Look through the entries below and show every line containing the word "right".

━━━━━ Data for processing

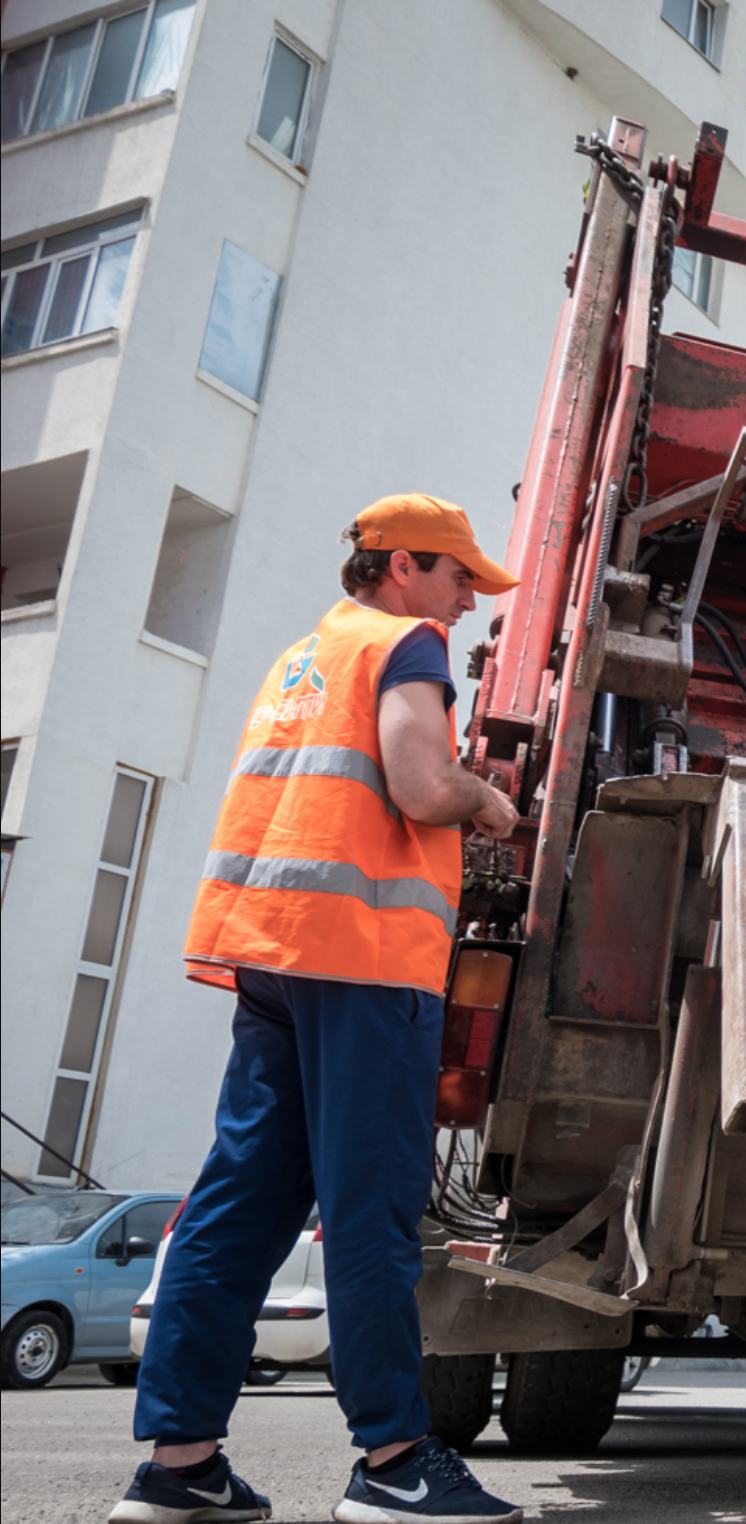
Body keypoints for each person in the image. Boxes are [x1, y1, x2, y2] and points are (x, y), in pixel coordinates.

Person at [116, 496, 529, 1524]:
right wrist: (484, 799)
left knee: (238, 1205)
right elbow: (419, 784)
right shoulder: (408, 643)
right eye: (457, 576)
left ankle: (180, 1463)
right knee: (370, 1208)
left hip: (277, 960)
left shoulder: (304, 658)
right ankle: (393, 1460)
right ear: (401, 566)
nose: (469, 598)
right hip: (365, 959)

━━━━━━━━━━

> Final answer
right wrist: (484, 799)
right elbow: (419, 784)
right shoulder: (408, 643)
right eye: (457, 576)
right knee: (370, 1208)
right ankle: (393, 1460)
right ear: (401, 566)
right hip: (365, 959)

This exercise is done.